• _PROBLEM REQUIREMENTS_: Could you copy every line of the material below word for word, leaving nothing out and changing nothing?

• _GIVEN DATA_:
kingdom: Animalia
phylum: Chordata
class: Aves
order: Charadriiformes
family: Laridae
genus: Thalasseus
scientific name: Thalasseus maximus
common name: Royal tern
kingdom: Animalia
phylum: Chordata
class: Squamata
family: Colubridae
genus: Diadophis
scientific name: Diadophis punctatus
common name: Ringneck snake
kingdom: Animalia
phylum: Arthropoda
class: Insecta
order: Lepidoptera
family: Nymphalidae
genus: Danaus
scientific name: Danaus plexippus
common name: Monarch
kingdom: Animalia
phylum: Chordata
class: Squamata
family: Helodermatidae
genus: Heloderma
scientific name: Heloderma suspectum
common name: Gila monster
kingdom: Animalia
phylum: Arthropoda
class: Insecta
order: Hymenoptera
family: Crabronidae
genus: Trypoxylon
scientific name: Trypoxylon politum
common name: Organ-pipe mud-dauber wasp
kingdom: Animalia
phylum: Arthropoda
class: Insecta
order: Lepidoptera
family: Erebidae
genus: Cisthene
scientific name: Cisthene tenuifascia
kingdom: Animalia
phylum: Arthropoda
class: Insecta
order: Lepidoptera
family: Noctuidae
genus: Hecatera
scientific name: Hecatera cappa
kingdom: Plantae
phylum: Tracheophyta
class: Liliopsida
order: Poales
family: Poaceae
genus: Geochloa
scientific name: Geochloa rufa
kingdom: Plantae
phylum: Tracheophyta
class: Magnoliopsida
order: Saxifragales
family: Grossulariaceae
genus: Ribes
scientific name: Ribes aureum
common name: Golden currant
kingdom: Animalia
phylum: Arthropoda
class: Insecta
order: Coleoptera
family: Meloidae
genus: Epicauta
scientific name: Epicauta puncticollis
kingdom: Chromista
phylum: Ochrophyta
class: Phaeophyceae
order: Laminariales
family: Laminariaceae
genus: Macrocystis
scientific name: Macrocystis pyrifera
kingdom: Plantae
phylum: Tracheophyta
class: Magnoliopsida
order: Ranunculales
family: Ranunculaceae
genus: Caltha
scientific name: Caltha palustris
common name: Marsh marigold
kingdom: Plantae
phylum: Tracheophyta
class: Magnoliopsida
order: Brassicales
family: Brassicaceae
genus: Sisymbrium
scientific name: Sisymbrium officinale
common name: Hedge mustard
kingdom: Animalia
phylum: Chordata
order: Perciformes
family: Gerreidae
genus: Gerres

• _EXERCISE RESULT_:
kingdom: Animalia
phylum: Chordata
class: Aves
order: Charadriiformes
family: Laridae
genus: Thalasseus
scientific name: Thalasseus maximus
common name: Royal tern
kingdom: Animalia
phylum: Chordata
class: Squamata
family: Colubridae
genus: Diadophis
scientific name: Diadophis punctatus
common name: Ringneck snake
kingdom: Animalia
phylum: Arthropoda
class: Insecta
order: Lepidoptera
family: Nymphalidae
genus: Danaus
scientific name: Danaus plexippus
common name: Monarch
kingdom: Animalia
phylum: Chordata
class: Squamata
family: Helodermatidae
genus: Heloderma
scientific name: Heloderma suspectum
common name: Gila monster
kingdom: Animalia
phylum: Arthropoda
class: Insecta
order: Hymenoptera
family: Crabronidae
genus: Trypoxylon
scientific name: Trypoxylon politum
common name: Organ-pipe mud-dauber wasp
kingdom: Animalia
phylum: Arthropoda
class: Insecta
order: Lepidoptera
family: Erebidae
genus: Cisthene
scientific name: Cisthene tenuifascia
kingdom: Animalia
phylum: Arthropoda
class: Insecta
order: Lepidoptera
family: Noctuidae
genus: Hecatera
scientific name: Hecatera cappa
kingdom: Plantae
phylum: Tracheophyta
class: Liliopsida
order: Poales
family: Poaceae
genus: Geochloa
scientific name: Geochloa rufa
kingdom: Plantae
phylum: Tracheophyta
class: Magnoliopsida
order: Saxifragales
family: Grossulariaceae
genus: Ribes
scientific name: Ribes aureum
common name: Golden currant
kingdom: Animalia
phylum: Arthropoda
class: Insecta
order: Coleoptera
family: Meloidae
genus: Epicauta
scientific name: Epicauta puncticollis
kingdom: Chromista
phylum: Ochrophyta
class: Phaeophyceae
order: Laminariales
family: Laminariaceae
genus: Macrocystis
scientific name: Macrocystis pyrifera
kingdom: Plantae
phylum: Tracheophyta
class: Magnoliopsida
order: Ranunculales
family: Ranunculaceae
genus: Caltha
scientific name: Caltha palustris
common name: Marsh marigold
kingdom: Plantae
phylum: Tracheophyta
class: Magnoliopsida
order: Brassicales
family: Brassicaceae
genus: Sisymbrium
scientific name: Sisymbrium officinale
common name: Hedge mustard
kingdom: Animalia
phylum: Chordata
order: Perciformes
family: Gerreidae
genus: Gerres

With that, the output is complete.